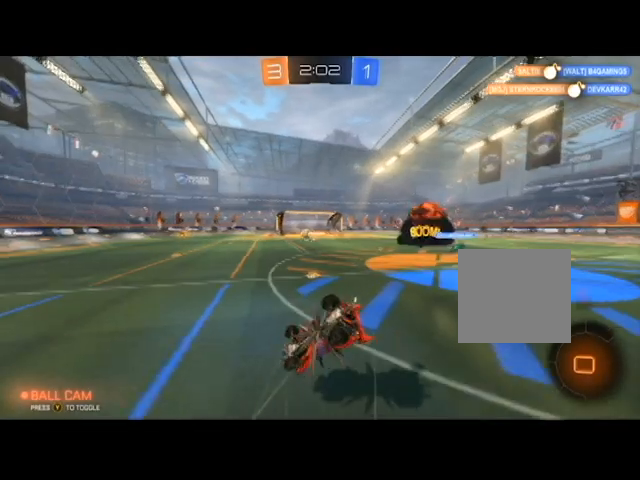
Gameplay with a controller (Xbox layout); each line is a JSON object with the inputs held at the frame after it. "events" lists button and stick changes between this image and that frame as [ms after this image, input, new state], when the widget could be followed in between.
{"buttons": ["R2"], "left_stick": "left", "right_stick": "center", "events": [[101, "left_stick", "left"], [201, "left_stick", "center"], [434, "left_stick", "left"]]}
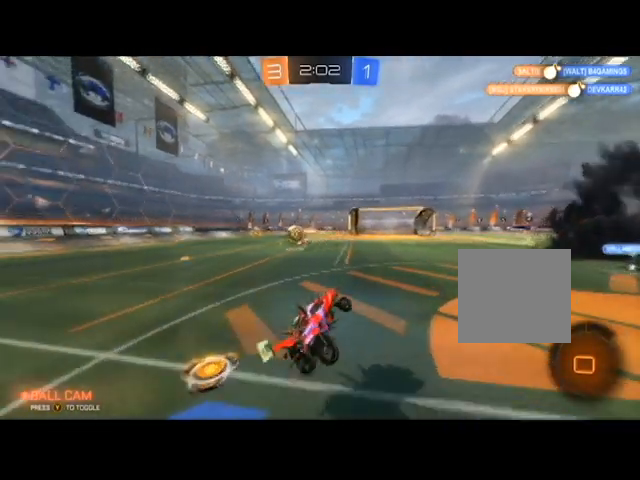
{"buttons": ["R2"], "left_stick": "left", "right_stick": "center", "events": []}
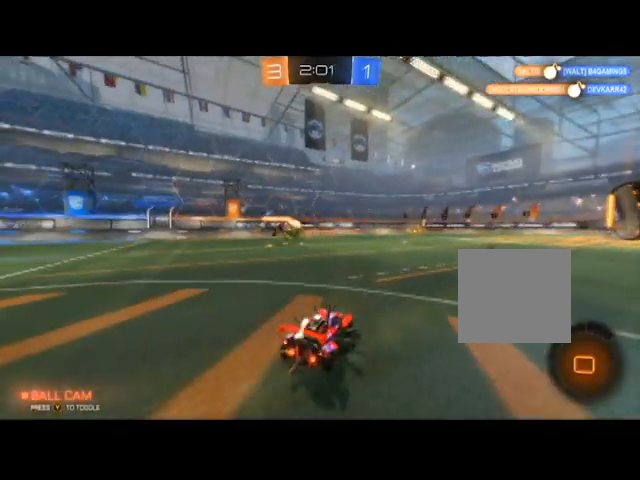
{"buttons": ["R2"], "left_stick": "left", "right_stick": "center", "events": []}
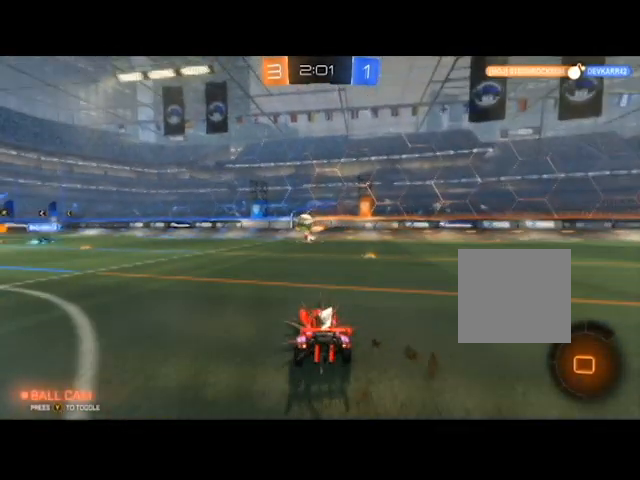
{"buttons": ["R2"], "left_stick": "left", "right_stick": "center", "events": [[133, "left_stick", "right"], [334, "left_stick", "left"]]}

★ ★ ★ ★ ★

* [WORK ITEM]: Could you output every record above exactly as it appears, without the pictures?

* [SOLUTION FOR THIS EXERCISE]:
Gameplay with a controller (Xbox layout); each line is a JSON object with the inputs held at the frame after it. "events" lists button and stick changes between this image and that frame as [ms after this image, input, new state], when the widget could be followed in between.
{"buttons": ["R2"], "left_stick": "left", "right_stick": "center", "events": [[101, "left_stick", "left"], [201, "left_stick", "center"], [434, "left_stick", "left"]]}
{"buttons": ["R2"], "left_stick": "left", "right_stick": "center", "events": []}
{"buttons": ["R2"], "left_stick": "left", "right_stick": "center", "events": []}
{"buttons": ["R2"], "left_stick": "left", "right_stick": "center", "events": [[133, "left_stick", "right"], [334, "left_stick", "left"]]}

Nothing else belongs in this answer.